§ PROBLEM
In the data, extract each line that holds the string "interface".

*** SUPPLIED RECORDS ***

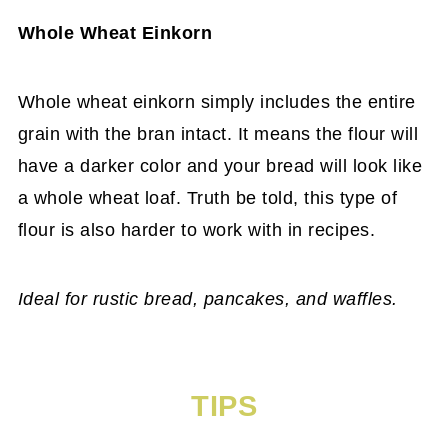
Whole Wheat Einkorn
Whole wheat einkorn simply includes the entire
grain with the bran intact. It means the flour will
have a darker color and your bread will look like
a whole wheat loaf. Truth be told, this type of
flour is also harder to work with in recipes.
Ideal for rustic bread, pancakes, and waffles.
TIPS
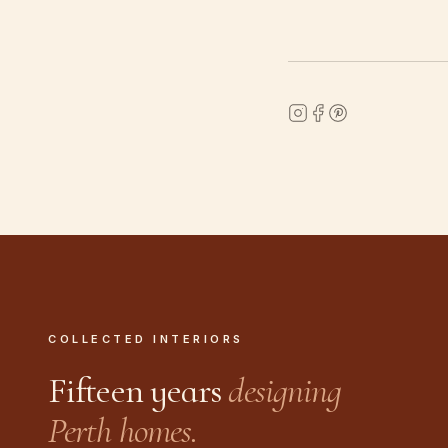
COLLECTED INTERIORS
Fifteen years
designing
Perth homes.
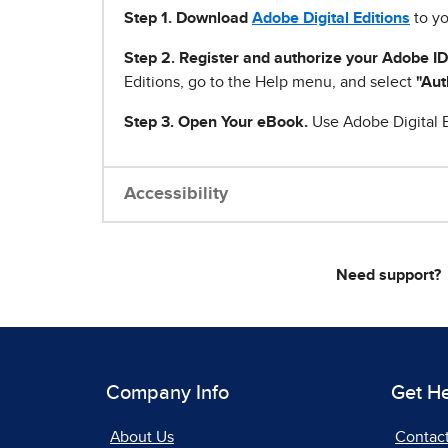
Step 1
.
Download
Adobe Digital Editions
to yo
Step 2. Register and authorize your Adobe ID
Editions, go to the Help menu, and select
"Aut
Step 3. Open Your eBook.
Use Adobe Digital E
Accessibility
Need support?
Company Info
Get H
About Us
Contac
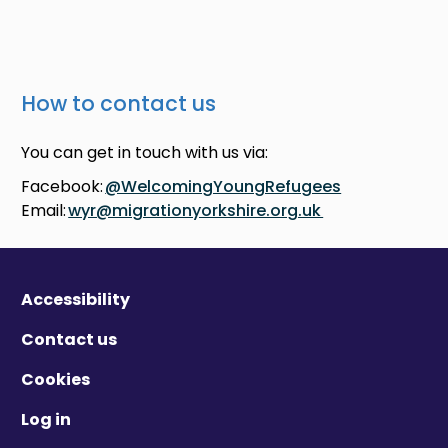
How to contact us
You can get in touch with us via:
Facebook:
@WelcomingYoungRefugees
Email:
wyr@migrationyorkshire.org.uk
Accessibility
Contact us
Cookies
Log in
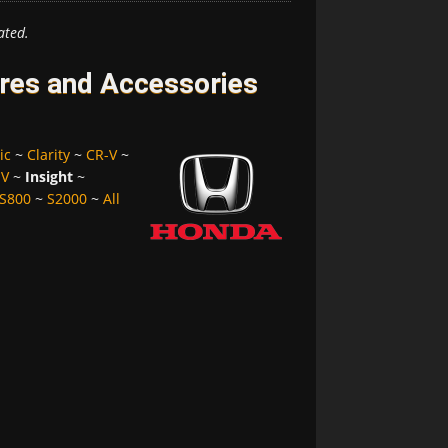
ated.
ires and Accessories
ic
~
Clarity
~
CR-V
~
-V
~
Insight
~
S800
~
S2000
~
All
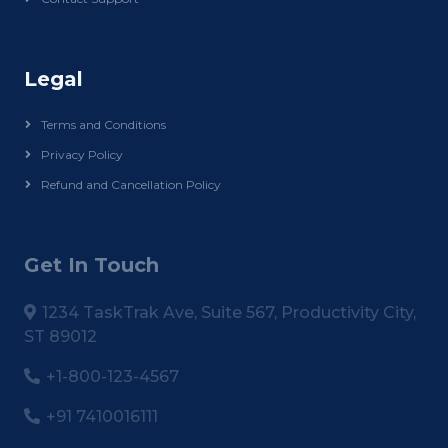
Legal
Terms and Conditions
Privacy Policy
Refund and Cancellation Policy
Get In Touch
1234 TaskTrak Ave, Suite 567, Productivity City,
ST 89012
+1-800-123-4567
+91 7410016111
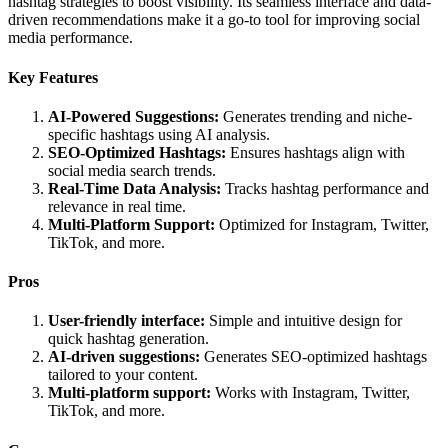
hashtag strategies to boost visibility. Its seamless interface and data-
driven recommendations make it a go-to tool for improving social
media performance.
Key Features
AI-Powered Suggestions:
Generates trending and niche-
specific hashtags using AI analysis.
SEO-Optimized Hashtags:
Ensures hashtags align with
social media search trends.
Real-Time Data Analysis:
Tracks hashtag performance and
relevance in real time.
Multi-Platform Support:
Optimized for Instagram, Twitter,
TikTok, and more.
Pros
User-friendly interface:
Simple and intuitive design for
quick hashtag generation.
AI-driven suggestions:
Generates SEO-optimized hashtags
tailored to your content.
Multi-platform support:
Works with Instagram, Twitter,
TikTok, and more.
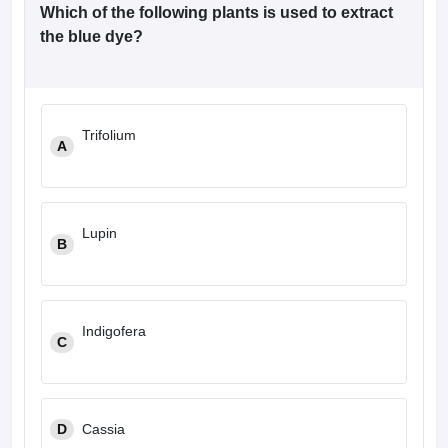
Which of the following plants is used to extract
the blue dye?
Trifolium
A
Lupin
B
Indigofera
C
D
Cassia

*** End of SUPPLIED RECORDS ***

§ FINISHED EXERCISE
hashtag strategies to boost visibility. Its seamless interface and data-
User-friendly interface:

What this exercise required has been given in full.